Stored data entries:
━━━

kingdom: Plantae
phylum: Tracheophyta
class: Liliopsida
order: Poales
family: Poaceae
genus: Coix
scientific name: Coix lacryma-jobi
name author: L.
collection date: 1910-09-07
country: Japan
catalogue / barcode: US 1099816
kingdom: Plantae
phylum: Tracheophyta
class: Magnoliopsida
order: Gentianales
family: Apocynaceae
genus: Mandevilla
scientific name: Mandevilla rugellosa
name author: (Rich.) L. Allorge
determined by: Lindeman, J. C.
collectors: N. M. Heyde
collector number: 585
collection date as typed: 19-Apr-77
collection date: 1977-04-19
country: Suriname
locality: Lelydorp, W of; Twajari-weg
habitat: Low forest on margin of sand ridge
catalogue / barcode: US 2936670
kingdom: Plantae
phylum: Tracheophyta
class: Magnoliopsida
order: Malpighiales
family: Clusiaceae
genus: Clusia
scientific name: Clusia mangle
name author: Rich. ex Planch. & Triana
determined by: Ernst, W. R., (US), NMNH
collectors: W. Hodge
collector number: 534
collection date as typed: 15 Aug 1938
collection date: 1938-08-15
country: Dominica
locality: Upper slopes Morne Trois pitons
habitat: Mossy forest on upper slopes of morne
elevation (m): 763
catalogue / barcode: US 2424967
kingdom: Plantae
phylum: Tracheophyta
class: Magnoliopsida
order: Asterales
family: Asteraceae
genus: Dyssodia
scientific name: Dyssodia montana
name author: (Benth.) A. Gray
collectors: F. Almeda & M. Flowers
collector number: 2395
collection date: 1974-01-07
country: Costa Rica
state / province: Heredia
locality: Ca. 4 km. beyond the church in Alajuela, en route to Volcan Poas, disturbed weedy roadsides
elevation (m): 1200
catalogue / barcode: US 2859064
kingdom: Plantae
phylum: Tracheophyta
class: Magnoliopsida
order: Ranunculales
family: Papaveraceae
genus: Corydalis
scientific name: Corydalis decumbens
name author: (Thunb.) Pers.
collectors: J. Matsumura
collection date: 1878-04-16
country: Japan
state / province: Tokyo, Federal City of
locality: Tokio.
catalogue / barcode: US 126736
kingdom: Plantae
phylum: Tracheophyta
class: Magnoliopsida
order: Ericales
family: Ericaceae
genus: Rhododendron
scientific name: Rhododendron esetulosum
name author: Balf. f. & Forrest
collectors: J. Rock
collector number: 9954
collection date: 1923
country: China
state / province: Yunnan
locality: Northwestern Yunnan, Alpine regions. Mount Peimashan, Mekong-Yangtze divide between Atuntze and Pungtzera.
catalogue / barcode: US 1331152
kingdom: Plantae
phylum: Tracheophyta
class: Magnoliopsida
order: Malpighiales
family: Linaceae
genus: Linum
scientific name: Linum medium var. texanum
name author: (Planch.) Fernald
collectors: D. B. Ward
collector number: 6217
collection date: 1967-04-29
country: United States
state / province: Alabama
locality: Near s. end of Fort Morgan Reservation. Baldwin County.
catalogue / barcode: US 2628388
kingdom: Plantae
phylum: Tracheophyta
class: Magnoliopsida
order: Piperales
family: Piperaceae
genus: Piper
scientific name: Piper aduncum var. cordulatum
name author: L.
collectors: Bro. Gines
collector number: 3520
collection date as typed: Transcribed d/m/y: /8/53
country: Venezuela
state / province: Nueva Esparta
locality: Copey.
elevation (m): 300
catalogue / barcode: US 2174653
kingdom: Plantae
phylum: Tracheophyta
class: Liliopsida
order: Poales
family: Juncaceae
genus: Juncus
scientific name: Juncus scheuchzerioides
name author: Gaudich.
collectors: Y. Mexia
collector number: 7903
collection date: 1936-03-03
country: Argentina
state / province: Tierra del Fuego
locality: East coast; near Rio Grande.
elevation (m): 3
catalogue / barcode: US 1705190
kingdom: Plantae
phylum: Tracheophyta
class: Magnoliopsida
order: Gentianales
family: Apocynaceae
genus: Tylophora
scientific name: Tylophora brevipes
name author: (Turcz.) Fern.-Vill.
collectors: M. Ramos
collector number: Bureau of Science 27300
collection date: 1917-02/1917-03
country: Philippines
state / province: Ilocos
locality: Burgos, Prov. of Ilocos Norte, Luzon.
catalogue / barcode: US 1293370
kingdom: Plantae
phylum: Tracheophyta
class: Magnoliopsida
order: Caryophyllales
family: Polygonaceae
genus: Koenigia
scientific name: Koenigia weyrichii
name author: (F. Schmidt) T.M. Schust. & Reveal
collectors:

━━━

Exercise: Render every line of the records above as a JSON list of strings, one string per line, with blank lines omitted.

Output:
[
  "kingdom: Plantae",
  "phylum: Tracheophyta",
  "class: Liliopsida",
  "order: Poales",
  "family: Poaceae",
  "genus: Coix",
  "scientific name: Coix lacryma-jobi",
  "name author: L.",
  "collection date: 1910-09-07",
  "country: Japan",
  "catalogue / barcode: US 1099816",
  "kingdom: Plantae",
  "phylum: Tracheophyta",
  "class: Magnoliopsida",
  "order: Gentianales",
  "family: Apocynaceae",
  "genus: Mandevilla",
  "scientific name: Mandevilla rugellosa",
  "name author: (Rich.) L. Allorge",
  "determined by: Lindeman, J. C.",
  "collectors: N. M. Heyde",
  "collector number: 585",
  "collection date as typed: 19-Apr-77",
  "collection date: 1977-04-19",
  "country: Suriname",
  "locality: Lelydorp, W of; Twajari-weg",
  "habitat: Low forest on margin of sand ridge",
  "catalogue / barcode: US 2936670",
  "kingdom: Plantae",
  "phylum: Tracheophyta",
  "class: Magnoliopsida",
  "order: Malpighiales",
  "family: Clusiaceae",
  "genus: Clusia",
  "scientific name: Clusia mangle",
  "name author: Rich. ex Planch. & Triana",
  "determined by: Ernst, W. R., (US), NMNH",
  "collectors: W. Hodge",
  "collector number: 534",
  "collection date as typed: 15 Aug 1938",
  "collection date: 1938-08-15",
  "country: Dominica",
  "locality: Upper slopes Morne Trois pitons",
  "habitat: Mossy forest on upper slopes of morne",
  "elevation (m): 763",
  "catalogue / barcode: US 2424967",
  "kingdom: Plantae",
  "phylum: Tracheophyta",
  "class: Magnoliopsida",
  "order: Asterales",
  "family: Asteraceae",
  "genus: Dyssodia",
  "scientific name: Dyssodia montana",
  "name author: (Benth.) A. Gray",
  "collectors: F. Almeda & M. Flowers",
  "collector number: 2395",
  "collection date: 1974-01-07",
  "country: Costa Rica",
  "state / province: Heredia",
  "locality: Ca. 4 km. beyond the church in Alajuela, en route to Volcan Poas, disturbed weedy roadsides",
  "elevation (m): 1200",
  "catalogue / barcode: US 2859064",
  "kingdom: Plantae",
  "phylum: Tracheophyta",
  "class: Magnoliopsida",
  "order: Ranunculales",
  "family: Papaveraceae",
  "genus: Corydalis",
  "scientific name: Corydalis decumbens",
  "name author: (Thunb.) Pers.",
  "collectors: J. Matsumura",
  "collection date: 1878-04-16",
  "country: Japan",
  "state / province: Tokyo, Federal City of",
  "locality: Tokio.",
  "catalogue / barcode: US 126736",
  "kingdom: Plantae",
  "phylum: Tracheophyta",
  "class: Magnoliopsida",
  "order: Ericales",
  "family: Ericaceae",
  "genus: Rhododendron",
  "scientific name: Rhododendron esetulosum",
  "name author: Balf. f. & Forrest",
  "collectors: J. Rock",
  "collector number: 9954",
  "collection date: 1923",
  "country: China",
  "state / province: Yunnan",
  "locality: Northwestern Yunnan, Alpine regions. Mount Peimashan, Mekong-Yangtze divide between Atuntze and Pungtzera.",
  "catalogue / barcode: US 1331152",
  "kingdom: Plantae",
  "phylum: Tracheophyta",
  "class: Magnoliopsida",
  "order: Malpighiales",
  "family: Linaceae",
  "genus: Linum",
  "scientific name: Linum medium var. texanum",
  "name author: (Planch.) Fernald",
  "collectors: D. B. Ward",
  "collector number: 6217",
  "collection date: 1967-04-29",
  "country: United States",
  "state / province: Alabama",
  "locality: Near s. end of Fort Morgan Reservation. Baldwin County.",
  "catalogue / barcode: US 2628388",
  "kingdom: Plantae",
  "phylum: Tracheophyta",
  "class: Magnoliopsida",
  "order: Piperales",
  "family: Piperaceae",
  "genus: Piper",
  "scientific name: Piper aduncum var. cordulatum",
  "name author: L.",
  "collectors: Bro. Gines",
  "collector number: 3520",
  "collection date as typed: Transcribed d/m/y: /8/53",
  "country: Venezuela",
  "state / province: Nueva Esparta",
  "locality: Copey.",
  "elevation (m): 300",
  "catalogue / barcode: US 2174653",
  "kingdom: Plantae",
  "phylum: Tracheophyta",
  "class: Liliopsida",
  "order: Poales",
  "family: Juncaceae",
  "genus: Juncus",
  "scientific name: Juncus scheuchzerioides",
  "name author: Gaudich.",
  "collectors: Y. Mexia",
  "collector number: 7903",
  "collection date: 1936-03-03",
  "country: Argentina",
  "state / province: Tierra del Fuego",
  "locality: East coast; near Rio Grande.",
  "elevation (m): 3",
  "catalogue / barcode: US 1705190",
  "kingdom: Plantae",
  "phylum: Tracheophyta",
  "class: Magnoliopsida",
  "order: Gentianales",
  "family: Apocynaceae",
  "genus: Tylophora",
  "scientific name: Tylophora brevipes",
  "name author: (Turcz.) Fern.-Vill.",
  "collectors: M. Ramos",
  "collector number: Bureau of Science 27300",
  "collection date: 1917-02/1917-03",
  "country: Philippines",
  "state / province: Ilocos",
  "locality: Burgos, Prov. of Ilocos Norte, Luzon.",
  "catalogue / barcode: US 1293370",
  "kingdom: Plantae",
  "phylum: Tracheophyta",
  "class: Magnoliopsida",
  "order: Caryophyllales",
  "family: Polygonaceae",
  "genus: Koenigia",
  "scientific name: Koenigia weyrichii",
  "name author: (F. Schmidt) T.M. Schust. & Reveal",
  "collectors:"
]